◆ HOW TO COMPLETE THIS TASK:
Return the following from the records below: each line, word for word, starting with the line that contains "38: (876, 488, 8.61)" and going on through the line that contains "49: (286, 570, 5.79)", with nothing outside that range.

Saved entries
# # #
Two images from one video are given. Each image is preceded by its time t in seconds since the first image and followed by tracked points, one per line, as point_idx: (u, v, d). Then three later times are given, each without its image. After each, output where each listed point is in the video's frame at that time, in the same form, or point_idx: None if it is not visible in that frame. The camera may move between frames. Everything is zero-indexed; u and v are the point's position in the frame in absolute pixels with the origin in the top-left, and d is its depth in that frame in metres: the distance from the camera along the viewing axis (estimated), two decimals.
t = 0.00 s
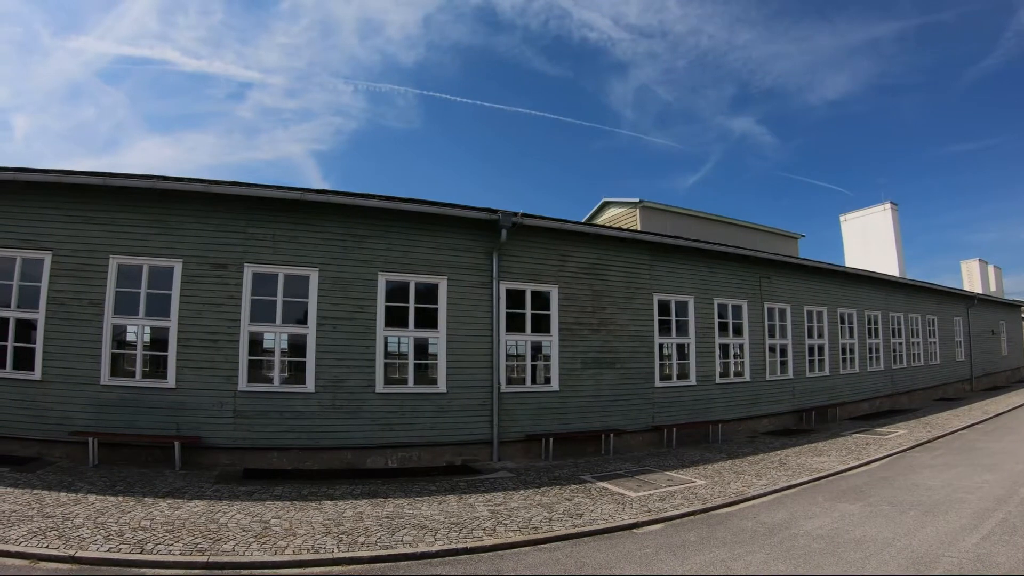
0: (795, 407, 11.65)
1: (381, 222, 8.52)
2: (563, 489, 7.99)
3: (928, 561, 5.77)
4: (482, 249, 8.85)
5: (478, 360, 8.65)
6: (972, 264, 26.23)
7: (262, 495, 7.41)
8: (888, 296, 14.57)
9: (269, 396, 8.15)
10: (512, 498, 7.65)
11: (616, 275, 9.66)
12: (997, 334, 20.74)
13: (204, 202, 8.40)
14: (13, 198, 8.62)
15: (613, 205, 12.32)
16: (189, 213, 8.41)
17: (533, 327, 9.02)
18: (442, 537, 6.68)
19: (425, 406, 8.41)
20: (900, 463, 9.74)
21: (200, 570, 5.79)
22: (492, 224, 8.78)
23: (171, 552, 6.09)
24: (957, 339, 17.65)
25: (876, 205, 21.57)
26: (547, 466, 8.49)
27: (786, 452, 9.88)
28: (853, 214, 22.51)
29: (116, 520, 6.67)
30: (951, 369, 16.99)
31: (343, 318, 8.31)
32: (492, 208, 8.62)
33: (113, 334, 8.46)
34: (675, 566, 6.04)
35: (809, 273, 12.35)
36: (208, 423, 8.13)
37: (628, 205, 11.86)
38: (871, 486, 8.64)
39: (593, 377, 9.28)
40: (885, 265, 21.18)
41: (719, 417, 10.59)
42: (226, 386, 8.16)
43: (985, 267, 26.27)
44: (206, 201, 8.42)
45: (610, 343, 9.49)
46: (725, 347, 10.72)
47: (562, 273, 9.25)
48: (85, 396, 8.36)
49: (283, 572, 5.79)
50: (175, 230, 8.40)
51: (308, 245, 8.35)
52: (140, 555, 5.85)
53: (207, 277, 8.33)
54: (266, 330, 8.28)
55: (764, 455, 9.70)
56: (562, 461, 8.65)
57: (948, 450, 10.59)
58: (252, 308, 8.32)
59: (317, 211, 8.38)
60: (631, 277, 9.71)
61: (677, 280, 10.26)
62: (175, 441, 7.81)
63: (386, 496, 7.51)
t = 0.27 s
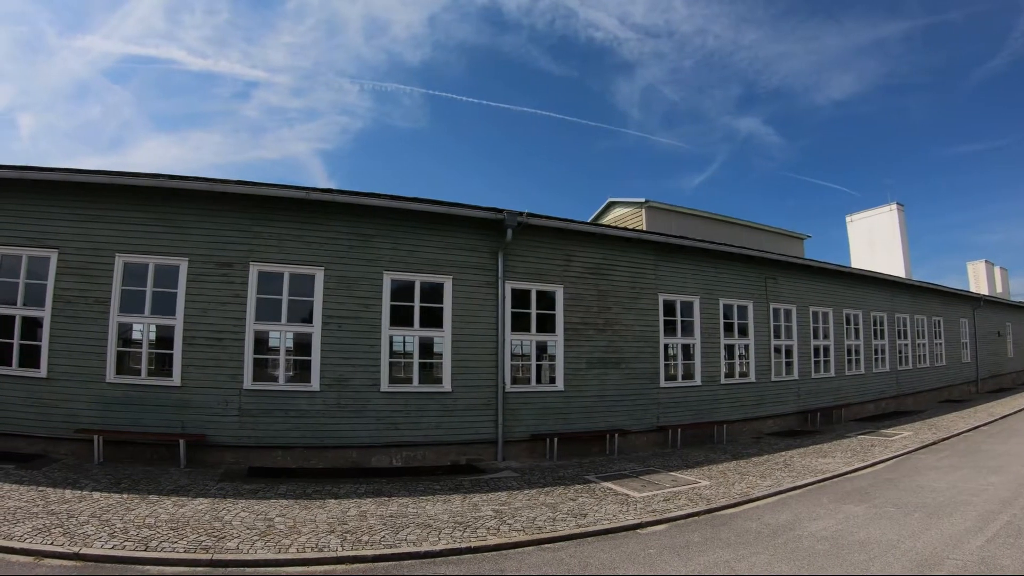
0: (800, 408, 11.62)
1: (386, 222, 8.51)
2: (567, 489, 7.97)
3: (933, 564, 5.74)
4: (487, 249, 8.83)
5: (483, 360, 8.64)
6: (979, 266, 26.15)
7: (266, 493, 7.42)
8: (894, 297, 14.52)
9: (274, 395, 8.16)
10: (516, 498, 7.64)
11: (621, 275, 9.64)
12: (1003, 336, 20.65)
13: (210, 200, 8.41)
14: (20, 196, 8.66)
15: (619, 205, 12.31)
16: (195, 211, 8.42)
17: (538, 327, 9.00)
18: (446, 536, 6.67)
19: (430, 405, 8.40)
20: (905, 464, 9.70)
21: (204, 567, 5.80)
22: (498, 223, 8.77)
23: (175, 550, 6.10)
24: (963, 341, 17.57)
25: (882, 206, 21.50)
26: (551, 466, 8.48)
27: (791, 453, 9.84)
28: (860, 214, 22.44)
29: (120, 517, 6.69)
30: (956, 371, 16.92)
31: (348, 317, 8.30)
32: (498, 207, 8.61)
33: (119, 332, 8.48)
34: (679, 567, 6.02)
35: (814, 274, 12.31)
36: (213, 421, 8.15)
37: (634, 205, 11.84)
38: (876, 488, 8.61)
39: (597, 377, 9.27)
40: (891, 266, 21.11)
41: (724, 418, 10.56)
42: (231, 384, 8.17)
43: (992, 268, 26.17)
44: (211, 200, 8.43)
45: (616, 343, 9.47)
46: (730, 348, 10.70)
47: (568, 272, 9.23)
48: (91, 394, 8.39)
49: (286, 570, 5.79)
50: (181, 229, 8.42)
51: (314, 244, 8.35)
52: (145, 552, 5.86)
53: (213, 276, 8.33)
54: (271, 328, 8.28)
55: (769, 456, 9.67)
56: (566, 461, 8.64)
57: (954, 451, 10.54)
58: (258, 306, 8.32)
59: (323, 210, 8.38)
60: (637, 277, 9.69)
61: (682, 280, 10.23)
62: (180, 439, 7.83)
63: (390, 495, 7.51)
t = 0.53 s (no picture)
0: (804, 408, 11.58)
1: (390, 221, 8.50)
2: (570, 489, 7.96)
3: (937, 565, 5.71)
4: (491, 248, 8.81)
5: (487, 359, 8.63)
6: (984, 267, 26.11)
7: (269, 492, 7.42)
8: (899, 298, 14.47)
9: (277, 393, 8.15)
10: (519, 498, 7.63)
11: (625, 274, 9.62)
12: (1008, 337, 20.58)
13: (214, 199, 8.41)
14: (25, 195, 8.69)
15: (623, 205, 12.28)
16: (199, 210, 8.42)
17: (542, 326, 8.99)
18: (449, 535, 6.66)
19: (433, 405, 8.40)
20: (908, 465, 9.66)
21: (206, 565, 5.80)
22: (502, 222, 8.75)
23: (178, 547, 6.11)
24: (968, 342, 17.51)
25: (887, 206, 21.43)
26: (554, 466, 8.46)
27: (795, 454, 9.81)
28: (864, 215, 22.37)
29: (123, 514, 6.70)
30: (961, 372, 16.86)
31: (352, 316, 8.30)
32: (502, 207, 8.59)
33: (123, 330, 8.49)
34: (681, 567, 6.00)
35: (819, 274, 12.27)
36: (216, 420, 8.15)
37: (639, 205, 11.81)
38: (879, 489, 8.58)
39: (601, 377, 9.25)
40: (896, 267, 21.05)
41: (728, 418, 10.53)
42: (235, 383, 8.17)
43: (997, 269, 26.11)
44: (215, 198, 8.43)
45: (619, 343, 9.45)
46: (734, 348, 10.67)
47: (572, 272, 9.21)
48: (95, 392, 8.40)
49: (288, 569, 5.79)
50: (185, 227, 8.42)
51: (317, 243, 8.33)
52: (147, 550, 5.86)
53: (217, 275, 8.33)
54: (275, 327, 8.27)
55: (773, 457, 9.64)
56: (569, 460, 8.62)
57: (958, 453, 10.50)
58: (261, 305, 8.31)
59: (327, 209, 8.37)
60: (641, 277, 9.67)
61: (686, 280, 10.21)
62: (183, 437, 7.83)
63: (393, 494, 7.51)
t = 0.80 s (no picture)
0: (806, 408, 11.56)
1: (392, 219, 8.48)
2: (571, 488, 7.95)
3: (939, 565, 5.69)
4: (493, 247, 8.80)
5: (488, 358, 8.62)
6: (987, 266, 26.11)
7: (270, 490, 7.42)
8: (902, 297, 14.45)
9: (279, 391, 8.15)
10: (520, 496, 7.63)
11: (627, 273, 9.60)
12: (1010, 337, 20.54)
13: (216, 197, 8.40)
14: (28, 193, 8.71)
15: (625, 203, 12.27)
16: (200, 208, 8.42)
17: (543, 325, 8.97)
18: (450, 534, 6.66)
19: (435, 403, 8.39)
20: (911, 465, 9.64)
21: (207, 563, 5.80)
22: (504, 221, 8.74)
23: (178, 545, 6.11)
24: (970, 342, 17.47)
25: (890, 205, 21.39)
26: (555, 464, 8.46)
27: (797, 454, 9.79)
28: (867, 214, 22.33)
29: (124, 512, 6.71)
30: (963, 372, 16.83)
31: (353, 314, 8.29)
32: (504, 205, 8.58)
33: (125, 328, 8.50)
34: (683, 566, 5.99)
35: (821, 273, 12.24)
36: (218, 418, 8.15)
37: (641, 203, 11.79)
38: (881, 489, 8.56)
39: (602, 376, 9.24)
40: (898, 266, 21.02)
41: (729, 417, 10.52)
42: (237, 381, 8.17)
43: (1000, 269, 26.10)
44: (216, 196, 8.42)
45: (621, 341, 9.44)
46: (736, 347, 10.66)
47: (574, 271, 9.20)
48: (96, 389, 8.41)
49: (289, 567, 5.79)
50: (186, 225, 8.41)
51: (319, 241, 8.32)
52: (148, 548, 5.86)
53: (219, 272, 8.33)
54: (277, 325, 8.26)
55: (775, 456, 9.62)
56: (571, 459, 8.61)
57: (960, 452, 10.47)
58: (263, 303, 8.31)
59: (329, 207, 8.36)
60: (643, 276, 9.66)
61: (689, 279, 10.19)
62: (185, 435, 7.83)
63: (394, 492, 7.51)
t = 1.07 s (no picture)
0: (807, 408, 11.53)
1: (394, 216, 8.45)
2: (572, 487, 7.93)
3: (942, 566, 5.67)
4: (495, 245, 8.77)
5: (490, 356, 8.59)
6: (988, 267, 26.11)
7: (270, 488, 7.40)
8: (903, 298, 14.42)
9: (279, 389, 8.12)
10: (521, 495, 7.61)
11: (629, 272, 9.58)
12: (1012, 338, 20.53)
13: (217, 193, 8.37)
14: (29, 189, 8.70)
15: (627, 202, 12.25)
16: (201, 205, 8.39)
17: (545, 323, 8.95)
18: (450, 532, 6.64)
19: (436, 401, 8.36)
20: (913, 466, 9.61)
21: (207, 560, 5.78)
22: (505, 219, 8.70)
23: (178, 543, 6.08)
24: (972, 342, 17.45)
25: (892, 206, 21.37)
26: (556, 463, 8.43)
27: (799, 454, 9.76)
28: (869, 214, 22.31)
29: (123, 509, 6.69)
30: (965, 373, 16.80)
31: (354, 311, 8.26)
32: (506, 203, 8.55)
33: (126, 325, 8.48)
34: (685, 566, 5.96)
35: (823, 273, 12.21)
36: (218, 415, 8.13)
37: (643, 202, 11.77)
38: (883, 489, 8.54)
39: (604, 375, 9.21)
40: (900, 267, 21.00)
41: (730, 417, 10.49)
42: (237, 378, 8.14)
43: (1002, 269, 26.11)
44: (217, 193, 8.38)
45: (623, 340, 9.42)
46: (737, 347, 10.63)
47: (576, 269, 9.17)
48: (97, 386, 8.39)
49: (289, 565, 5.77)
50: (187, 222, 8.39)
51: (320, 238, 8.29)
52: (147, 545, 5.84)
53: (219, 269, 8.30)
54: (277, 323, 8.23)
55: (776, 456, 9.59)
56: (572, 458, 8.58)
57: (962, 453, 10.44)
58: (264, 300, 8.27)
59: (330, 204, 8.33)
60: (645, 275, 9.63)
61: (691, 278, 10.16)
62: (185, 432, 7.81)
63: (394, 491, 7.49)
# # #
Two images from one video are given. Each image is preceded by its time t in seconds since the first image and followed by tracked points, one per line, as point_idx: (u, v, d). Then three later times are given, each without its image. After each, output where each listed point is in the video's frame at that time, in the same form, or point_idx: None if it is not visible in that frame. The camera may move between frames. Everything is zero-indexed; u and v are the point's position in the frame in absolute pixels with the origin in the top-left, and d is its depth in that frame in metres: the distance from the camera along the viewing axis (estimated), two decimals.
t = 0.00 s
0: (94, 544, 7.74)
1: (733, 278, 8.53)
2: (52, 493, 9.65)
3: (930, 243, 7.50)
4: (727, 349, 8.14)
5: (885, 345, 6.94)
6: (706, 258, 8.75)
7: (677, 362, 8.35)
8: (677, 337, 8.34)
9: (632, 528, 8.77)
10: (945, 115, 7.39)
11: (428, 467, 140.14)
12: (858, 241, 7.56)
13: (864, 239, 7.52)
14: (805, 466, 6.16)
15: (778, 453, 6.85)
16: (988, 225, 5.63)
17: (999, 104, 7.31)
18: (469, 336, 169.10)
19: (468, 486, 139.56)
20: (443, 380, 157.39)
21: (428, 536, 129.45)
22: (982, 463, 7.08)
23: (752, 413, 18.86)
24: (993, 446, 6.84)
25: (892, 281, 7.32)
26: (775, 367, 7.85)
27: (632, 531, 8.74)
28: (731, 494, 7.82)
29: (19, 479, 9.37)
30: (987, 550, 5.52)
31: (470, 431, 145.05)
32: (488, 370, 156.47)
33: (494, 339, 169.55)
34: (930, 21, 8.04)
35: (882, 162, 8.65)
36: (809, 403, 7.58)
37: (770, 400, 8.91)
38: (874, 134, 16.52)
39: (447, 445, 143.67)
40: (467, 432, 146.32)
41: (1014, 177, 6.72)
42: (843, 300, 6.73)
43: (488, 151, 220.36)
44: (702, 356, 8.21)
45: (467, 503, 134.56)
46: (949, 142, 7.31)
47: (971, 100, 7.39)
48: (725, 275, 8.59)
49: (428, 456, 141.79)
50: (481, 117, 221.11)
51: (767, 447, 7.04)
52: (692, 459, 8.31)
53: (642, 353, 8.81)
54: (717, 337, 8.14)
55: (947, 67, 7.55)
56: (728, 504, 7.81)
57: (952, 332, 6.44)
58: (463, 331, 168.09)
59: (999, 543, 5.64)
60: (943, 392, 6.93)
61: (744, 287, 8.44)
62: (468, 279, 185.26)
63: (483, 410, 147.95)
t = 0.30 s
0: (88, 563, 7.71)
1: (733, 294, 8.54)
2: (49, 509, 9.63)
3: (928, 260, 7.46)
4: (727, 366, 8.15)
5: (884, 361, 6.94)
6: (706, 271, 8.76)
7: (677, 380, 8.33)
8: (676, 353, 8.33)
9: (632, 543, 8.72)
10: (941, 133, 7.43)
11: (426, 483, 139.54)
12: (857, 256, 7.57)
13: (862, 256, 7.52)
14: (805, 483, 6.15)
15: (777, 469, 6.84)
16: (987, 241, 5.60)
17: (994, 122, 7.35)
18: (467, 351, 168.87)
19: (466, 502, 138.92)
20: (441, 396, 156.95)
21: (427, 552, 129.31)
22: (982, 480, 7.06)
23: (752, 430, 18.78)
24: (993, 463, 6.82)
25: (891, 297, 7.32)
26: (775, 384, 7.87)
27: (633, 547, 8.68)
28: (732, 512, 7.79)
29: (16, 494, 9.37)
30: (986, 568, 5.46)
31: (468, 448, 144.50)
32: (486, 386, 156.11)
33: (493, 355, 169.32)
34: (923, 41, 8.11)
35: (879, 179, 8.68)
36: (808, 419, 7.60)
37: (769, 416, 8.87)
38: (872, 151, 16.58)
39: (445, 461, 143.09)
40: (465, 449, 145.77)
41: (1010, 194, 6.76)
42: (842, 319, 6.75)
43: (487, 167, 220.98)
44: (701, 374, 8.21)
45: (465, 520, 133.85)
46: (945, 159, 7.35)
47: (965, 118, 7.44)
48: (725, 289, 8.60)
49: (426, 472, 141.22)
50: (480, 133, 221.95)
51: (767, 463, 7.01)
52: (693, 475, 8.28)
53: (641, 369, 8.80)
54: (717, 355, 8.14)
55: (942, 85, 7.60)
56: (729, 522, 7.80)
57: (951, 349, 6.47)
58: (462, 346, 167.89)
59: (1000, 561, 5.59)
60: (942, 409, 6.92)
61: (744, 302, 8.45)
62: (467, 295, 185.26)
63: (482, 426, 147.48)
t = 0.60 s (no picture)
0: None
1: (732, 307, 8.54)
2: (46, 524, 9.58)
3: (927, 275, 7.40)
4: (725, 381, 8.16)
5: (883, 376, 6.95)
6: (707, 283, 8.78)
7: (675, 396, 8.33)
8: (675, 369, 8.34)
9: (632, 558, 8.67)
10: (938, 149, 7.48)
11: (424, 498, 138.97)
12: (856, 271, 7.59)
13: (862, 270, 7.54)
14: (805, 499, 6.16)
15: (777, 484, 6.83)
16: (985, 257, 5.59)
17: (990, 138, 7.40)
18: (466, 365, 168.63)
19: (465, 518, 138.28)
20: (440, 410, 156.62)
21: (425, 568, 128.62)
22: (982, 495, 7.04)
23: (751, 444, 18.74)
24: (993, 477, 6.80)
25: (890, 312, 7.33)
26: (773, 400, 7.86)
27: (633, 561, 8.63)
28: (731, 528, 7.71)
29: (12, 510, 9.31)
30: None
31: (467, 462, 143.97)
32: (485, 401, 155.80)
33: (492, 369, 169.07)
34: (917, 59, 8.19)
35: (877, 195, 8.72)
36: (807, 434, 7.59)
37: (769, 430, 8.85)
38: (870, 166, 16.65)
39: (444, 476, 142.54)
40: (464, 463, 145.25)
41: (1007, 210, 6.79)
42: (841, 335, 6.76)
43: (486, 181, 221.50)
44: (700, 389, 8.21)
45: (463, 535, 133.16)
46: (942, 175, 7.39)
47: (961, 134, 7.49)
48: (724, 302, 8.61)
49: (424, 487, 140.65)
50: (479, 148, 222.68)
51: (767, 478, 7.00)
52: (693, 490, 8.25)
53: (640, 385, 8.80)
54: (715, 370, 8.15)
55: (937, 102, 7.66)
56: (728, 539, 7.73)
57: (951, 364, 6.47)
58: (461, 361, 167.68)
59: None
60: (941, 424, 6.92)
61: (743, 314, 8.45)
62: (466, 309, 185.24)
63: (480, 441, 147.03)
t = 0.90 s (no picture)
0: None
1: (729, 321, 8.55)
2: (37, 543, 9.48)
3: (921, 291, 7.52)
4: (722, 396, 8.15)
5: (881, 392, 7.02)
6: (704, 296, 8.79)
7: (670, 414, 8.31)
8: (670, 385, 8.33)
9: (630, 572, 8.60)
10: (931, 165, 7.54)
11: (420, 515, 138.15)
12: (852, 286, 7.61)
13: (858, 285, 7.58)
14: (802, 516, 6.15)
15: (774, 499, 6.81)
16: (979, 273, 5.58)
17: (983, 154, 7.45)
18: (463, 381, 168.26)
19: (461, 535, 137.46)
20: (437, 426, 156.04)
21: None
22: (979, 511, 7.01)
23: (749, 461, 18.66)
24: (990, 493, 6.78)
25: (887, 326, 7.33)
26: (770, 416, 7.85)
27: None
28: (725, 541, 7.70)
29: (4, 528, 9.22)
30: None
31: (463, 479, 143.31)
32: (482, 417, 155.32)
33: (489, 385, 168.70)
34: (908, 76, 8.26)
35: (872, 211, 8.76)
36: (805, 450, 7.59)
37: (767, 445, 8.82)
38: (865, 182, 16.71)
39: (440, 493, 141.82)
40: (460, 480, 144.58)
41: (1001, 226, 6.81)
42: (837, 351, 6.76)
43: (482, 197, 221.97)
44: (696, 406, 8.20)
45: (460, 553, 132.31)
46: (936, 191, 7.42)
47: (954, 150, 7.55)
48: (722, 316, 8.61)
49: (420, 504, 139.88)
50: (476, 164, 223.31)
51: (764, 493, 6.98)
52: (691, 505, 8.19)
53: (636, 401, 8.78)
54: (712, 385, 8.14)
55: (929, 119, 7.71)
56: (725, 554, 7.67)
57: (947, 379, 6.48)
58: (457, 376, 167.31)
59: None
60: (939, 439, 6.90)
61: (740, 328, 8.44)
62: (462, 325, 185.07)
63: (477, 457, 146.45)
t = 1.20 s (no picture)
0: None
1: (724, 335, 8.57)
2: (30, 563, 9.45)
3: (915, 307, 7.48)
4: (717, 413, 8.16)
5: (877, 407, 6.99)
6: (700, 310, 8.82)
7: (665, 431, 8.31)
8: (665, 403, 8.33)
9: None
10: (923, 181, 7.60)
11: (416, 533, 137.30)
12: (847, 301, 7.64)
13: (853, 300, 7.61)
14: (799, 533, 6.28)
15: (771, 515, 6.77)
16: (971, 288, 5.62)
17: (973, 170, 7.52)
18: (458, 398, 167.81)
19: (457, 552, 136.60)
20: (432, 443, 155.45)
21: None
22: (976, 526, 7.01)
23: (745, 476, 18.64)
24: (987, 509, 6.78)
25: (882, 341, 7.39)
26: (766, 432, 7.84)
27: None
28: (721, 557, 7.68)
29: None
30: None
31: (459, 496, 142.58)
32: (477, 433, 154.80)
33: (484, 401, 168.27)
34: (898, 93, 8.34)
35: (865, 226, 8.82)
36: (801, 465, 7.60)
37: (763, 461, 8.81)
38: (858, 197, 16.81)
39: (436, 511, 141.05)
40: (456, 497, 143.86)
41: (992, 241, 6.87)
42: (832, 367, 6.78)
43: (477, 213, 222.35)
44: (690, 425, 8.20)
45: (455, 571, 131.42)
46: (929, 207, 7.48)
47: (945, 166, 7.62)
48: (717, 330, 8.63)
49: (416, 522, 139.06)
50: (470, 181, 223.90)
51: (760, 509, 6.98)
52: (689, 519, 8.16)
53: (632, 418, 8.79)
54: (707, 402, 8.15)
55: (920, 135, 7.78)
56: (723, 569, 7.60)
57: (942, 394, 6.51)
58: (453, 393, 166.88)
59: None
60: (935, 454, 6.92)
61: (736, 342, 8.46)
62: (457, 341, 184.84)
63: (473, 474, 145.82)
# # #
◆ FINISHED TASK:
38: (876, 488, 8.61)
39: (597, 377, 9.27)
40: (891, 266, 21.11)
41: (724, 418, 10.56)
42: (231, 384, 8.17)
43: (992, 268, 26.17)
44: (211, 200, 8.43)
45: (616, 343, 9.47)
46: (730, 348, 10.70)
47: (568, 272, 9.23)
48: (91, 394, 8.39)
49: (286, 570, 5.79)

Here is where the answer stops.